PROBLEM REQUIREMENTS
Pick up the article below about Dev Anand launching the 2010 Pune International Film Festival and keep writing it from its last sentence.
+++ PROVIDED PASSAGE
Dev Anand Launches PIFF

Share on Facebook
Share on Twitter

Dev Anand, 87-years-old and still full of enthusiasm for his profession, launched the 2010 Pune International Film Festival. “I am very emotional about Pune,” he said, “Though I was not born here, this city gave birth to an actor called Dev Anand. It was here that I started my journey in 1945.”

Artists such as Rahul Bose, Konkona Sen Sharma and Jackie Shroff were in attendance as Rajesh Khanna and Shreeram Lagoo were given Lifetime Achievement Awards. “Forty years and 160 films later, I’ve reached this stage in life where I was considered worthy of a lifetime achievement award,” said Rajesh and Shreeram added, ““Without doubt, this is one of the finest days of life. When I was born, I was crying like all babies. But then someone shouted at me and asked me to shut up. I did so and started smiling. That was when I started acting!”
++++++
+++ INFORMATION SHOWN
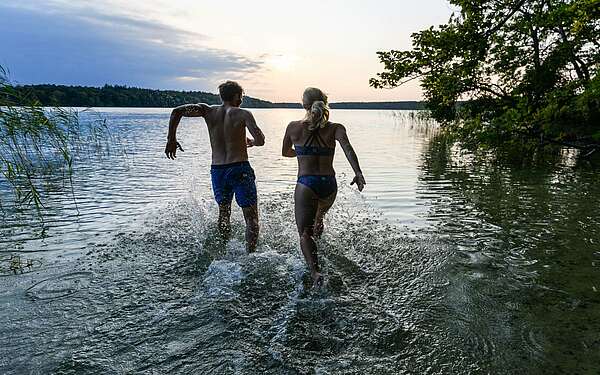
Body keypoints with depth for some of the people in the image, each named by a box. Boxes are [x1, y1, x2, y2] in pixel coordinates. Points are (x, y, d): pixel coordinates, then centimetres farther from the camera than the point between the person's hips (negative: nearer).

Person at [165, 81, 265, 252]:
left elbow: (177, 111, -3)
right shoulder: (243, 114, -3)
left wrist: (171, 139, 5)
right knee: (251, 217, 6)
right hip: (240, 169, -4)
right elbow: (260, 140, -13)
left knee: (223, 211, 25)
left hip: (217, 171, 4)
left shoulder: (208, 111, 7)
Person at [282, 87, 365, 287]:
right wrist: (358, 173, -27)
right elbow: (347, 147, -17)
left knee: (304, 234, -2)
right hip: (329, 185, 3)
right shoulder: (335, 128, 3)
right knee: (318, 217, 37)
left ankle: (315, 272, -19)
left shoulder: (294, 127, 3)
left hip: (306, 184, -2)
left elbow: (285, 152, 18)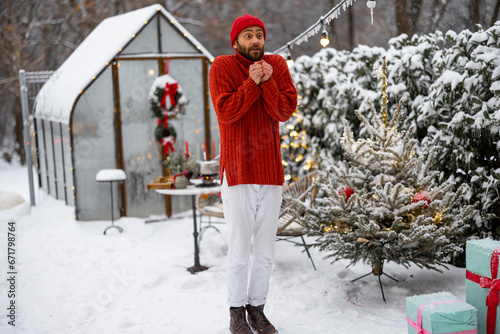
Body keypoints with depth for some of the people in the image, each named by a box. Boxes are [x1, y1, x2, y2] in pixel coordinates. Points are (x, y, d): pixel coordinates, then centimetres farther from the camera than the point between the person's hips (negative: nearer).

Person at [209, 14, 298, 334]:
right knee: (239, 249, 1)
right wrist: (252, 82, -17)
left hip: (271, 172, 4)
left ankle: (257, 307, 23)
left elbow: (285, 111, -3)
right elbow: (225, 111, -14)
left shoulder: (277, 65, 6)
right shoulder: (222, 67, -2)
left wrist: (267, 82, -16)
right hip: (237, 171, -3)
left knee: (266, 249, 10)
++++++
TASK OUTPUT
The Festival has gathered a remarkable group of movies together, providing a treat for all movie fans. In the World Competition section is the hilarious Romanian movie The Happiest Girl in the World – a satire on the new consumer society in Romania; and the sensitive Indian movie in Konkani, The Man Beyond The Bridge about an abandoned mentally ill woman looked after by a forest ranger in the Western Ghat rainforests was also shown at the Toronto International Film Festival.

The interesting Marathi section shows that Maharashtra has more than one movie industry. The lovely Rita has Pooja Shetty Deora and the intriguingly named Aarti Shetty Almodovar and is about the struggles of a young woman to survive. Atul Kulkarni’s Natrang is about gender identity, personal success and the traditional art of tamasha – not bad for one movie!

Showing that not every industry has forgotten the power of film as a force for social change, Paangira looks at the problems facing India’s farmers, still 70% of the economy – it’s a long way from the vacuous glamour of Bollywood. Similarly Ek Cup Chya lambasts the wall of bureaucracy that faces the ordinary person in the country.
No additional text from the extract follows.